**TO DO:** Each record, in full, must be restated word for word.
+ + + + +
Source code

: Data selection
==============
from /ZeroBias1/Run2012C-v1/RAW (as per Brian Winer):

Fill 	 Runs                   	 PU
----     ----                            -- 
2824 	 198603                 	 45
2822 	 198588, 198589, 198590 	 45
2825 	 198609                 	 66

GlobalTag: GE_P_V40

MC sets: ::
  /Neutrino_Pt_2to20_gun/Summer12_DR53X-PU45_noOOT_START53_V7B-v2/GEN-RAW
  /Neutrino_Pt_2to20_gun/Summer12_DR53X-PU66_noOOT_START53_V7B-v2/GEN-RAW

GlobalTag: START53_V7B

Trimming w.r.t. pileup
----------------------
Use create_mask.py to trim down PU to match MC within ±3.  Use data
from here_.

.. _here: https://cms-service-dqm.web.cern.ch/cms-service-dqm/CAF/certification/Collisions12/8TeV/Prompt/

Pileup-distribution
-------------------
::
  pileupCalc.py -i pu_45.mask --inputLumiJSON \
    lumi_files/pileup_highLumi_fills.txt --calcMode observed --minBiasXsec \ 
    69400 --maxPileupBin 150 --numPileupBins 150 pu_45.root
+ + + + +
**TASK RESPONSE:**
Source code

: Data selection
==============
from /ZeroBias1/Run2012C-v1/RAW (as per Brian Winer):

Fill 	 Runs                   	 PU
----     ----                            -- 
2824 	 198603                 	 45
2822 	 198588, 198589, 198590 	 45
2825 	 198609                 	 66

GlobalTag: GE_P_V40

MC sets: ::
  /Neutrino_Pt_2to20_gun/Summer12_DR53X-PU45_noOOT_START53_V7B-v2/GEN-RAW
  /Neutrino_Pt_2to20_gun/Summer12_DR53X-PU66_noOOT_START53_V7B-v2/GEN-RAW

GlobalTag: START53_V7B

Trimming w.r.t. pileup
----------------------
Use create_mask.py to trim down PU to match MC within ±3.  Use data
from here_.

.. _here: https://cms-service-dqm.web.cern.ch/cms-service-dqm/CAF/certification/Collisions12/8TeV/Prompt/

Pileup-distribution
-------------------
::
  pileupCalc.py -i pu_45.mask --inputLumiJSON \
    lumi_files/pileup_highLumi_fills.txt --calcMode observed --minBiasXsec \ 
    69400 --maxPileupBin 150 --numPileupBins 150 pu_45.root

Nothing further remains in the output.